Canadian Herstory

Reviewed by Hilary Turner

In chronicling the lives of single-minded and occasionally ruthless women, these two absorbing novels remind us that the fabric of society depends as much on the private struggles, decisions, and quiet ambitions of women as it does on the more public deeds of their fathers, brothers, lovers, and husbands. Novels that span several generations are especially good at showing the historical weight of the hand that rocks the cradle. In these books, both Catherine Hunter and Mary Soderstrom create plots that trace the social and psychological consequences of the actions of obscure young women. As mothers, and later as grandmothers, the central characters of each story are believably resolute and also believably flawed.

After Light begins in the 1920s, the years of “the Troubles” in Ireland, and ends in or near the present day. In famine-stricken Galway, seventeen-year-old Deirdre Quinn is forced to marry a widower with seven children. Understandably resentful, and in love with another man, she takes the first available opportunity to ditch the kids (at an orphanage), pocket the assets of her accidentally deceased new husband (probably illegal), and reconnect with her true love (handsome, but unreliable). The precipitating event of this lengthy novel is thus that a disillusioned, possibly criminal, and now pregnant young woman books a solitary passage to North America, packing enough ancestral anger in her trunk to frost the psychological socks of several generations of descendants.

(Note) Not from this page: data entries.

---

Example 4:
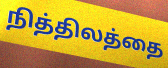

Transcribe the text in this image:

நித்திலத்தை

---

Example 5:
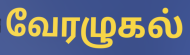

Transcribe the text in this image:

வேரழுகல்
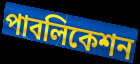
পাবলিকেশন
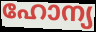
ഹോന്യ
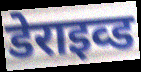
डेराइव्ड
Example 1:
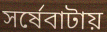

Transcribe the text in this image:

সর্ষেবাটায়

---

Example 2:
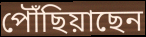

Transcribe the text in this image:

পৌঁছিয়াছেন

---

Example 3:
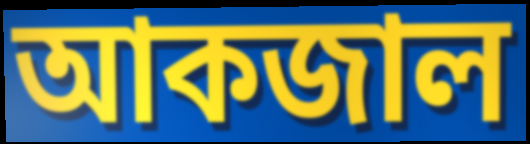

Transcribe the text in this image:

আকজাল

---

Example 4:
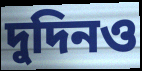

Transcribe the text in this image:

দুদিনও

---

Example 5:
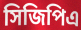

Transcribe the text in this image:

সিজিপিএ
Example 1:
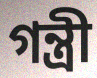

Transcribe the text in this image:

গন্ত্রী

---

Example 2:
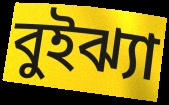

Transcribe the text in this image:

বুইঝ্যা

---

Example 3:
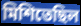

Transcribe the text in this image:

মিশিতেছিল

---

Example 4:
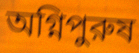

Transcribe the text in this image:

অগ্নিপুরুষ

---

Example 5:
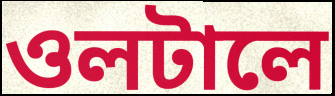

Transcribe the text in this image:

ওলটালে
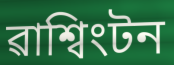
ৱাশ্বিংটন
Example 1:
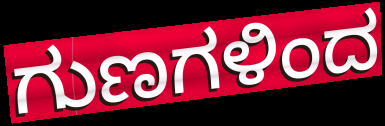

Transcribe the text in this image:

ಗುಣಗಳಿಂದ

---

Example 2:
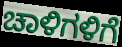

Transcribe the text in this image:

ಚಾಳಿಗಳಿಗೆ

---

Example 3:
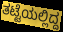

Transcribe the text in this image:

ತಟ್ಟೆಯಲ್ಲಿದ್ದ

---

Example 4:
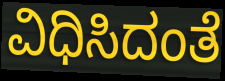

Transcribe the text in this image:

ವಿಧಿಸಿದಂತೆ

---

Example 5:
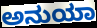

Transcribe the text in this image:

ಅನುಯಾ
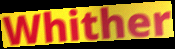
Whither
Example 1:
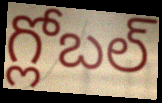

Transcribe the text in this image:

గ్లోబల్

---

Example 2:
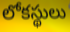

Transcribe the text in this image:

లోకస్థులు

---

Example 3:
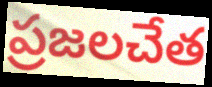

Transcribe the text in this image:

ప్రజలచేత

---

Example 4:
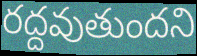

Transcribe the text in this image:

రద్దవుతుందని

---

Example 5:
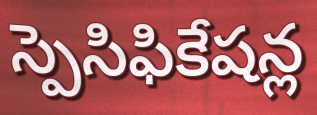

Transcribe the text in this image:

స్పెసిఫికేషన్ల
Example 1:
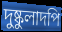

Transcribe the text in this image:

দুষ্কুলাদপি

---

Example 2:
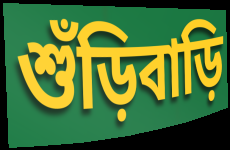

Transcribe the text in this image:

শুঁড়িবাড়ি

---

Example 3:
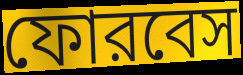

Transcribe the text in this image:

ফোরবেস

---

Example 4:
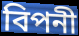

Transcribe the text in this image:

বিপনী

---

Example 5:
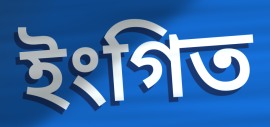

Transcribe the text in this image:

ইংগিত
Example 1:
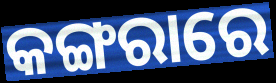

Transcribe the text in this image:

କଙ୍ଗରାରେ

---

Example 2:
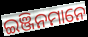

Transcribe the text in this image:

ଇଞ୍ଜିନମାନେ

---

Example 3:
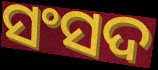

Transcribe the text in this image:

ସଂସଦ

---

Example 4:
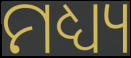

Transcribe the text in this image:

ମଧ୍ୟ୍ୟ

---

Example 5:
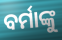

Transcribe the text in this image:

ବର୍ମାଙ୍କୁ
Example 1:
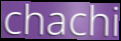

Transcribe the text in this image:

chachi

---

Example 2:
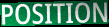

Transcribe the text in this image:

POSITION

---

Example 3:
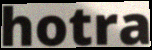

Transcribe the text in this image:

hotra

Alternating between episodes in the past and action in the present, Hunter explores the laws of emotional cause and effect that determine the destiny of family members. She strikes a balance between the drives and secrets of individuals and the opportunities offered to them by history. War, for example, plays an important role in After Light, first bestowing an education on young Frank, a gifted artist and Deirdre’s only biological son—and then depriving him of his sight and most of his confidence. The irony is compounded by Frank’s inability to provide emotional security for his own two daughters despite his determination to discard the emotional baggage of his upbringing. Family patterns repeat themselves when Roisin, of the third generation, inherits her father’s artistic gift, but is so emotionally battered that years go by before she can gainfully exercise it. Only Siobhan, her sister, seems to combine a powerful survival instinct with an ability to accommodate the needs of others. The prodigal hand of fate seems at last to grow kindlier when Siobhan and her nephew Kyle, the only member of the fourth generation, collaborate on preparing an exhibition of the impressive collections of paintings and drawings left behind by Roisin. Given their legacy of misadventure, this resolution is not unrealistically tidy, but hopeful nonetheless.

A similar struggle against a powerful current informs River Music. The title itself captures the possibility of both acquiescence and resistance to external events. The career of Gloria Foster, a gifted pianist who comes of age in postwar Montreal, exemplifies both. She must grapple with the financial obstacles that stand in the way of her success; she must practise long hours to master her craft; yet she is pragmatic enough to realize that without male support (which must be paid for in kind) many doors will remain closed. Gloria is manipulative, possibly narcissistic; yet she remains admirable in her stoical recognition that the emotional price of success is a price like any other. Her duplicity where men are concerned may have created “a dead spot in her heart,” and it has certainly sown its share of resentment and insecurity among her descendants—and yet she has been faithful to her talent and her art.

Only one regret remains to Gloria at the end of her life. The odds are reasonable that a child she abandoned for adoption at birth may well have become the legendary Canadian composer Claude Vivier (1948-1983). The secret of his existence, which she has kept for many decades, now haunts her as a lost opportunity—not so much for the love of a child or another human bond, but for the companionship he might have given her in the world of music. It is a brilliant touch on Soderstrom’s part to anchor Gloria’s story in historical fact, and to use Vivier’s haunting composition, “Lonely Child,” as a symbolic commentary on the perils of single-minded determination. The resolute are often successful: they get things done—and they end up alone.